§ INSTRUCTIONS FOR THE TASK
In the forum thread on filing US and Canadian tax returns, which form numbers are given for the Canadian federal and provincial foreign tax credits?

§ SOURCE TEXT
═══
If you file a 1040NR plus the corresponding state return, if applicable, you will settle up with the applicable governments and collect your refund(s) or pay any extra taxes outstanding. Your US income is included in your worldwide income when you file your Canadian T1 General. The final tax bill (not taxes withheld) are used to calculate the foreign tax credit. The FTC is used against federal taxes first and if there is any left, against provincial taxes. Any unused FTCs are wasted. Note that there is a sequence that the non refundable credits are used, and you may be forced to use up things like tuition/education amounts before applying the FTCs. Also, check out the timing. One or two US returns must be done before the Canadian can be completed. As oob pointed out, there are a lot of moving parts.

Like James, I am describing all provinces other than Quebec, as I have no experience with them, and the other provinces seem to be more consistent in their tax rules.

Keith, if you overpay US taxes, you must get it from the US and/or the state. Canada won't and should not reduce our taxes because of an overpayment to a foreign country.


----------



## Guban (Jul 5, 2011)

The Canadian FTC form is T2209, and the provincial one is the T2036.


----------



## kcowan (Jul 1, 2010)

Guban said:


> Keith, if you overpay US taxes, you must get it from the US and/or the state. Canada won't and should not reduce our taxes because of an overpayment to a foreign country.


Agreed. But they will credit the US 15% tax withheld toward your Canadian balance due. This is not overpaying. It is covered by the treaty.


----------



## Eclectic12 (Oct 20, 2010)

Guban said:


> ... One or two US returns must be done before the Canadian can be completed...


I'm not sure I'm understanding this correctly (unless the process has changed?) ... when I had to file two returns while working for a company, the company had tax folks to do the returns. 

Best I can recall, the tax folks had me do my Canadian return as I would normally but instead of submitting it, I handed it over to them. 
They then tweaked the Canadian return and filled out a US return. I signed both and sent them off, the same day.


Cheers


----------



## Guban (Jul 5, 2011)

If you filed a 1040, then there are numbers that are transferred both ways, and the US and Canadian returns should be prepared at the same time. For the 1040NR, only the foreign tax credits would have to be finalized on the T1. Maybe this is what you are referring to as tweaking.


----------



## Eclectic12 (Oct 20, 2010)

It sounds more like a 1040 as they talked about needing the certain numbers on both ... but since it was only one year and it's been a while ... so I'm not sure. 



Cheers


----------



## BC Eddie (Feb 2, 2014)

I think you really should consult with an expert in this area because I believe some of the advise in this thread may not be correct and it could make a big difference in what is the best tactic to use.

For example, I lived and worked in the US for 6+ years. All during this time I continued to own (and rent out) our home in Toronto. I still had RRSPs and non-registered investments. I paid US taxes as a US resident and at a rate that, at that time, was significantly lower than Canada (this was the main reason to file as US resident). However, we did sell and re-buy RRSP stocks to establish their worth at time. We had to make sure to rent our home with a two year lease so we could not easily move back in. The key is to reduce as many ties to Canada as possible (cancel Canada credit cards, memberships, etc.) so that Revenue Canada does not see you as a Canadian resident.


----------



## AltaRed (Jun 8, 2009)
═══
§ DATA BLOCK
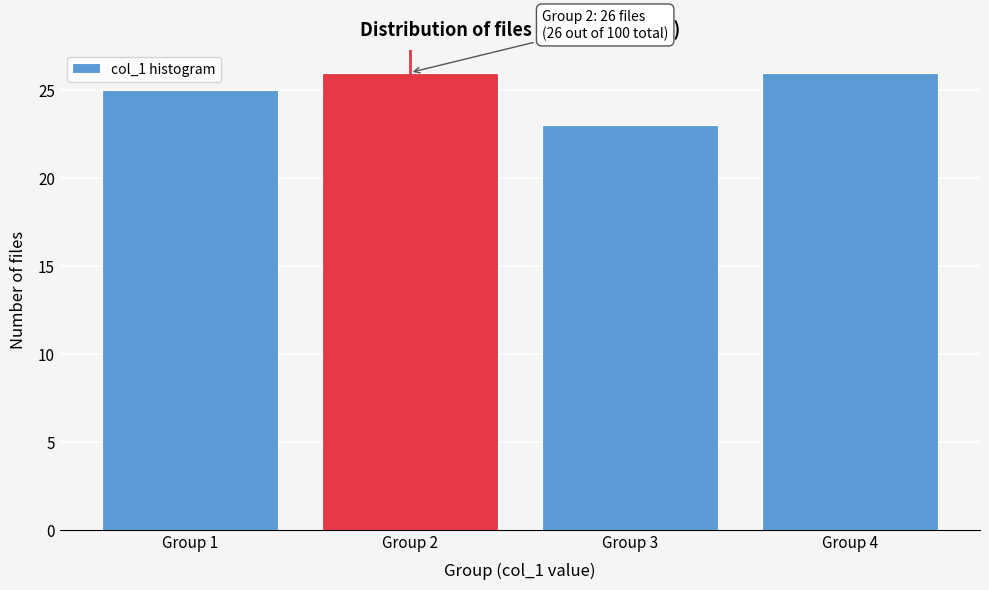

Reading right to left, list all the values displayed in this chart.

26	23	26	25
═══
§ ANSWER TO THIS PROBLEM
The federal form is T2209, and the provincial one is T2036.